Cancer is not an inevitable outcome in the process of aging, but the older a person gets, the greater the odds for developing cancer. Aging have long been known as one of the greatest risks to developing cancer -- and not one that anyone has ever been able to alter. In the Times Online Sunday edition Sue Armstrong writes the most compelling and engaging article about a gene that has the power to stop cancer -- but right now it comes wrapped in a conundrum of potential consequence in unknown disaster. She refers to the power of p53, a genetic miracle worker, a power discovered by sheer error on the part of researchers who created mice without the gene known to protect humans from cancer. As expected, these mice developed cancer early and often. In a different group of mice researchers created mice with the gene but in a more active form than is usually found. What came next surprised everyone.
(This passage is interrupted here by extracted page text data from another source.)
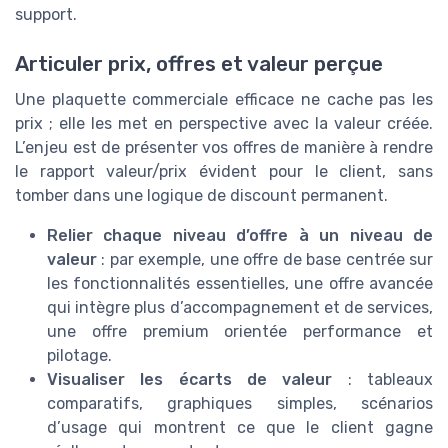
support.
Articuler prix, offres et valeur perçue
Une plaquette commerciale efficace ne cache pas les
prix ; elle les met en perspective avec la valeur créée.
L’enjeu est de présenter vos offres de manière à rendre
le rapport valeur/prix évident pour le client, sans
tomber dans une logique de discount permanent.
Relier chaque niveau d’offre à un niveau de
valeur
: par exemple, une offre de base centrée sur
les fonctionnalités essentielles, une offre avancée
qui intègre plus d’accompagnement et de services,
une offre premium orientée performance et
pilotage.
Visualiser les écarts de valeur
: tableaux
comparatifs, graphiques simples, scénarios
d’usage qui montrent ce que le client gagne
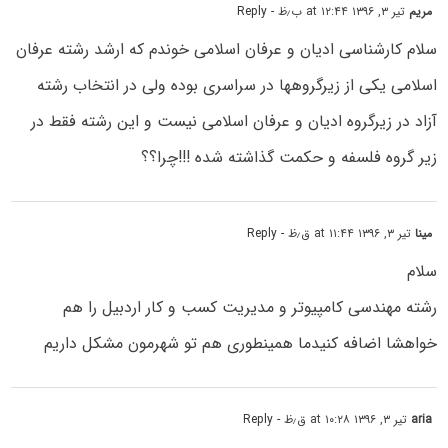
مریم
تیر ۳, ۱۳۹۶ at ۱۲:۴۴ ب٫ظ
- Reply
سلام کارشناسی ادیان و عرفان اسلامی خوندم که ارشد رشته عرفان
اسلامی یکی از زیرگروهها در سراسری بوده ولی در انتخاب رشته
آزاد در زیرگروه ادیان و عرفان اسلامی نیست و این رشته فقط در
زیر گروه فلسفه و حکمت گذاشته شده !!!چرا؟؟
مینا
تیر ۳, ۱۳۹۶ at ۱۱:۴۴ ق٫ظ
- Reply
سلام
رشته مهندسی کامپیوتر و مدیریت کسب و کار اردبیل را هم
خواهشا اضافه کنیدما همینطوری هم تو شهرمون مشکل داریم
aria
تیر ۳, ۱۳۹۶ at ۱۰:۲۸ ق٫ظ
- Reply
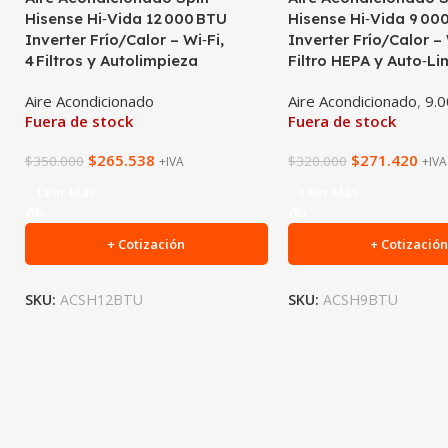
Hisense Hi‑Vida 12 000 BTU
Hisense Hi‑Vida 9 00
Inverter Frío/Calor – Wi‑Fi,
Inverter Frío/Calor – 
4 Filtros y Autolimpieza
Filtro HEPA y Auto‑L
Aire Acondicionado
Aire Acondicionado
,
9.
Fuera de stock
Fuera de stock
$
265.538
$
271.420
$
350.000
$
320.000
+IVA
+IVA
Leer Más
Leer Más
+ Cotización
+ Cotizació
SKU:
ACSH12BTU
SKU:
ACSH9BTU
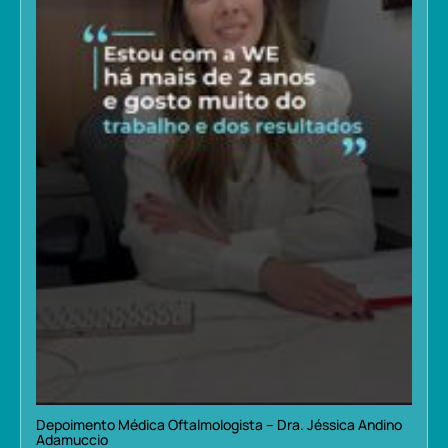
Depoimento Médica Oftalmologista – Dra. Jéssica Andino
Adamuccio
While the mice were extremely well protected from cancer, they aged rapidly -- hunchback spines, ruffled fur, grey hair -- and lived only two-thirds of their normal lifespan. Researchers now believe that p53 influences both tumor suppression and the aging process. The implications and possibilities are profound and the questions large. Are cancer patients who are successfully treated for cancer, with cancer drugs that stimulate the activity of p53 in suppressing tumor growth, prompted into premature aging?
Is p53 responsible, in part, for the premature grey hair, change in skin texture, change in body shape, muscles that are not as tight or strong -- all the normal signs of aging but at an age when you would not expect it to happen -- that some cancer survivors experience between cancer diagnosis to shortly after treatment?
By understanding p53 and manipulating p53, will science one day be able to offer a fountain of youth in both cancer prevention and slowed aging? Armstrong examines these questions and more in her extensive explanation of both the function and history of p53, and why scientists are clamoring to work with this phenomenal gene.
Armstrong's article is a fascinating read.